■ The problem:
Please set down, unchanged, the part of the data below that begins at the line containing "right wrist: (200, 409, -15)" and stops after the line containing "right wrist: (696, 403, 5)", including both of those lines. Write out nothing else.

■ Extracted entries:
━━━━━━━━━━━━━━━━━━━━
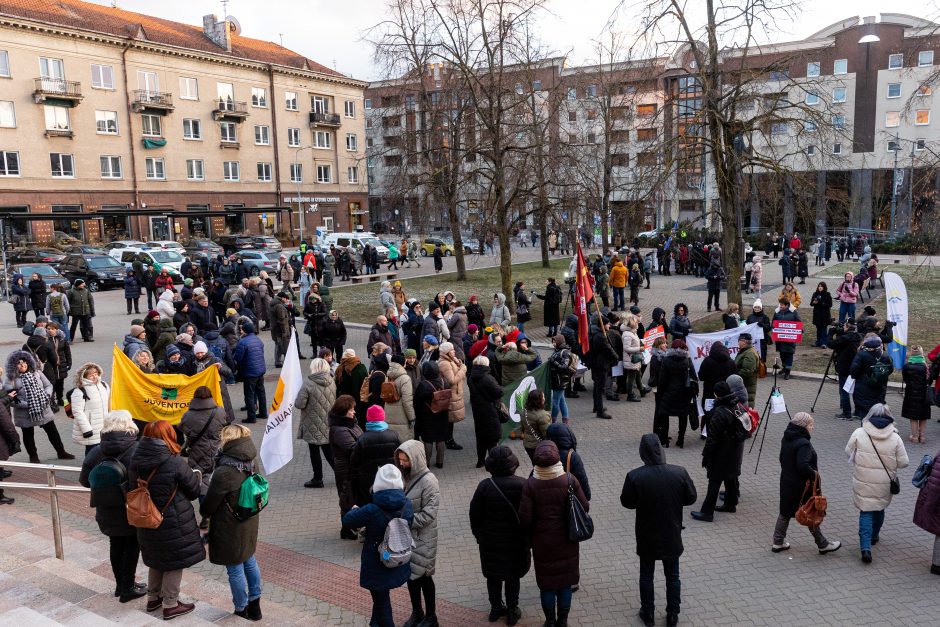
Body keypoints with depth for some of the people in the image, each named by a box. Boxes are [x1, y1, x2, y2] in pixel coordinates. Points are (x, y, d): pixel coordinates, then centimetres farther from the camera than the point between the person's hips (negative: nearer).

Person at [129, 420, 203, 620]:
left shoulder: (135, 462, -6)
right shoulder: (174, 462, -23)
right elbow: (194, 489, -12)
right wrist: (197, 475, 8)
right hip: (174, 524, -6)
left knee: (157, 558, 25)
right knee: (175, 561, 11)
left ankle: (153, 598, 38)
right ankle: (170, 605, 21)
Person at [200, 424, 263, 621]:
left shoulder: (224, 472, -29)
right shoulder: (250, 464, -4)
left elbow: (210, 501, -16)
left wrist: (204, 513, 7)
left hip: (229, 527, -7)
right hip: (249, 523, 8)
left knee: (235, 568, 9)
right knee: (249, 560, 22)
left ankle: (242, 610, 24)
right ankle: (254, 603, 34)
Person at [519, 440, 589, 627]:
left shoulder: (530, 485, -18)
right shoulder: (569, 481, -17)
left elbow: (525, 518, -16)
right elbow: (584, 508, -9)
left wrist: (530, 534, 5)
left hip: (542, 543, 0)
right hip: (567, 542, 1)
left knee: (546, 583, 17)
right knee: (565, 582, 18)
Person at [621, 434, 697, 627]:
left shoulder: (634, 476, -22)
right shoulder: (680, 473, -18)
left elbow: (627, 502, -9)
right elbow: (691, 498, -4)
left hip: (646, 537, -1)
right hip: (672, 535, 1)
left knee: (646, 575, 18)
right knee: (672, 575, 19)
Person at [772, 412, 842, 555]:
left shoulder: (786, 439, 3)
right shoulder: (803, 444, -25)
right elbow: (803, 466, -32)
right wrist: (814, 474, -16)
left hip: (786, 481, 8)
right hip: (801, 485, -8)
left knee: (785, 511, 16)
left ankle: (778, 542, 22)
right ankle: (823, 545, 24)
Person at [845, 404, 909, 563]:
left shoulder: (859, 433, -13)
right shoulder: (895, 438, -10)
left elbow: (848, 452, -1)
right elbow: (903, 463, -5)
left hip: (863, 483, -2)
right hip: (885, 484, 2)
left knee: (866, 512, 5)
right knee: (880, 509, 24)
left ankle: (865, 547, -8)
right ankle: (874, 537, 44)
━━━━━━━━━━━━━━━━━━━━
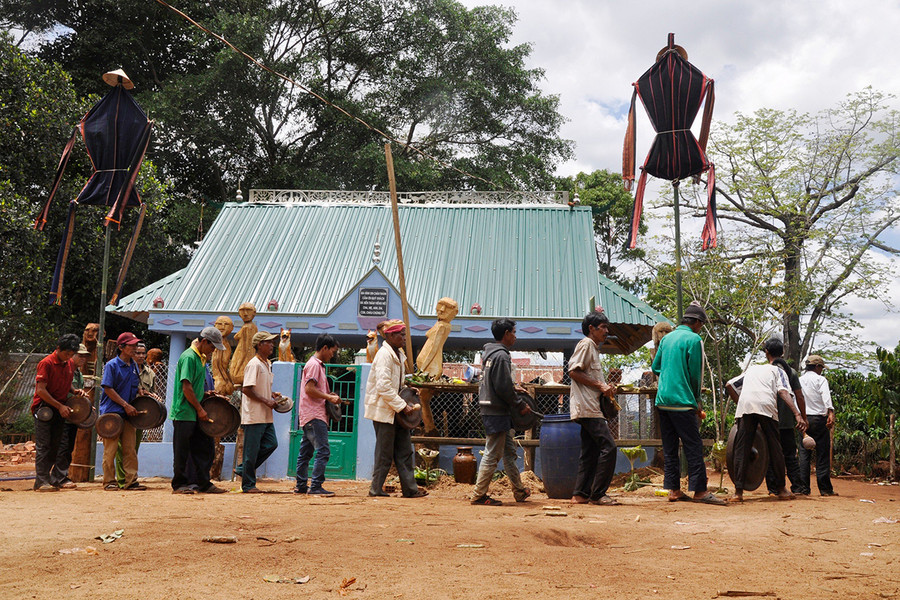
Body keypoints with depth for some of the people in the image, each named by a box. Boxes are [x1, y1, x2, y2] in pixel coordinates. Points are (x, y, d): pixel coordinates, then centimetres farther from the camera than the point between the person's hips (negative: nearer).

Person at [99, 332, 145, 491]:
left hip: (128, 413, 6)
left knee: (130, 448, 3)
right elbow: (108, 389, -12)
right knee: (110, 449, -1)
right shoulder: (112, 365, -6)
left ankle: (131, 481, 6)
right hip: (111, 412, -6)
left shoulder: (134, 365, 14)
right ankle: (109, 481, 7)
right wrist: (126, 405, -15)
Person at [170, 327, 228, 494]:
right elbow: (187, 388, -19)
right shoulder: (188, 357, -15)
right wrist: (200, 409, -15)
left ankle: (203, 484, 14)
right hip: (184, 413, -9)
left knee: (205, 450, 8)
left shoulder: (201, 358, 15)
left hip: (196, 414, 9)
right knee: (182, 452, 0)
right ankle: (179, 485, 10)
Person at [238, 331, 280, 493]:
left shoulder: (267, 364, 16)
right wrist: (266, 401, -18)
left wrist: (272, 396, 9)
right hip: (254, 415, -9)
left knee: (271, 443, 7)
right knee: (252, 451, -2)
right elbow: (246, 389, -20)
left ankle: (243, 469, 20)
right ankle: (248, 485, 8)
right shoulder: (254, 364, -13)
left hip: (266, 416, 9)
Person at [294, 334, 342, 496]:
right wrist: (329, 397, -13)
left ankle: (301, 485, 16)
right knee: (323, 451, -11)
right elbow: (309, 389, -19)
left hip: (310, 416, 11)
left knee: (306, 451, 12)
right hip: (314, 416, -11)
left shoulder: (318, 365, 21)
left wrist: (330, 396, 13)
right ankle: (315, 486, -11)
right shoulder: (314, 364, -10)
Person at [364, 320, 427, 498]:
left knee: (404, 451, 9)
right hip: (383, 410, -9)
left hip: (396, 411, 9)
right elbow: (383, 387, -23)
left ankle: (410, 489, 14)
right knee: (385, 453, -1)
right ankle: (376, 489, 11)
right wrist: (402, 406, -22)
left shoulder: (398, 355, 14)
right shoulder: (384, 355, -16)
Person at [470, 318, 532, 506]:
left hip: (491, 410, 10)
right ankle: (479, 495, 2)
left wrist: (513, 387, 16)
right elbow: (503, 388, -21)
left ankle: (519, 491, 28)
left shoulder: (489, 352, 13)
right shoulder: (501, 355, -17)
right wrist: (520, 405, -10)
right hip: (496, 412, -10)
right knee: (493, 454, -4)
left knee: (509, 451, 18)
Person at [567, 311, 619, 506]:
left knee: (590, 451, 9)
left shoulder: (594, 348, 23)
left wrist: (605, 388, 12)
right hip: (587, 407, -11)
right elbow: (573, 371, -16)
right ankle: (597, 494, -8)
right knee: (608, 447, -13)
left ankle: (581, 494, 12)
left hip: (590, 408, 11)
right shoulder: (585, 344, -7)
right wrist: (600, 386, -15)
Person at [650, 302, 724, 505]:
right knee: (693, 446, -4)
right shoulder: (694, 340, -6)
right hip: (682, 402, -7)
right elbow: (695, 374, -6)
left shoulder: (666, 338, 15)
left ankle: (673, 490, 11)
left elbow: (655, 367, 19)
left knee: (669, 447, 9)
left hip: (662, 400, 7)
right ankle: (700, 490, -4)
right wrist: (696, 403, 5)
━━━━━━━━━━━━━━━━━━━━
■ Problem solution:
right wrist: (200, 409, -15)
left ankle: (203, 484, 14)
right hip: (184, 413, -9)
left knee: (205, 450, 8)
left shoulder: (201, 358, 15)
left hip: (196, 414, 9)
right knee: (182, 452, 0)
right ankle: (179, 485, 10)
Person at [238, 331, 280, 493]:
left shoulder: (267, 364, 16)
right wrist: (266, 401, -18)
left wrist: (272, 396, 9)
right hip: (254, 415, -9)
left knee: (271, 443, 7)
right knee: (252, 451, -2)
right elbow: (246, 389, -20)
left ankle: (243, 469, 20)
right ankle: (248, 485, 8)
right shoulder: (254, 364, -13)
left hip: (266, 416, 9)
Person at [294, 334, 342, 496]:
right wrist: (329, 397, -13)
left ankle: (301, 485, 16)
right knee: (323, 451, -11)
right elbow: (309, 389, -19)
left hip: (310, 416, 11)
left knee: (306, 451, 12)
right hip: (314, 416, -11)
left shoulder: (318, 365, 21)
left wrist: (330, 396, 13)
right ankle: (315, 486, -11)
right shoulder: (314, 364, -10)
Person at [364, 320, 427, 498]:
left knee: (404, 451, 9)
right hip: (383, 410, -9)
left hip: (396, 411, 9)
right elbow: (383, 387, -23)
left ankle: (410, 489, 14)
right knee: (385, 453, -1)
right ankle: (376, 489, 11)
right wrist: (402, 406, -22)
left shoulder: (398, 355, 14)
right shoulder: (384, 355, -16)
Person at [470, 318, 532, 506]:
left hip: (491, 410, 10)
right ankle: (479, 495, 2)
left wrist: (513, 387, 16)
right elbow: (503, 388, -21)
left ankle: (519, 491, 28)
left shoulder: (489, 352, 13)
right shoulder: (501, 355, -17)
right wrist: (520, 405, -10)
right hip: (496, 412, -10)
right knee: (493, 454, -4)
left knee: (509, 451, 18)
Person at [567, 311, 619, 506]:
left knee: (590, 451, 9)
left shoulder: (594, 348, 23)
left wrist: (605, 388, 12)
right hip: (587, 407, -11)
right elbow: (573, 371, -16)
right ankle: (597, 494, -8)
right knee: (608, 447, -13)
left ankle: (581, 494, 12)
left hip: (590, 408, 11)
right shoulder: (585, 344, -7)
right wrist: (600, 386, -15)
Person at [650, 302, 724, 505]:
right knee: (693, 446, -4)
right shoulder: (694, 340, -6)
right hip: (682, 402, -7)
right elbow: (695, 374, -6)
left shoulder: (666, 338, 15)
left ankle: (673, 490, 11)
left elbow: (655, 367, 19)
left knee: (669, 447, 9)
left hip: (662, 400, 7)
right ankle: (700, 490, -4)
right wrist: (696, 403, 5)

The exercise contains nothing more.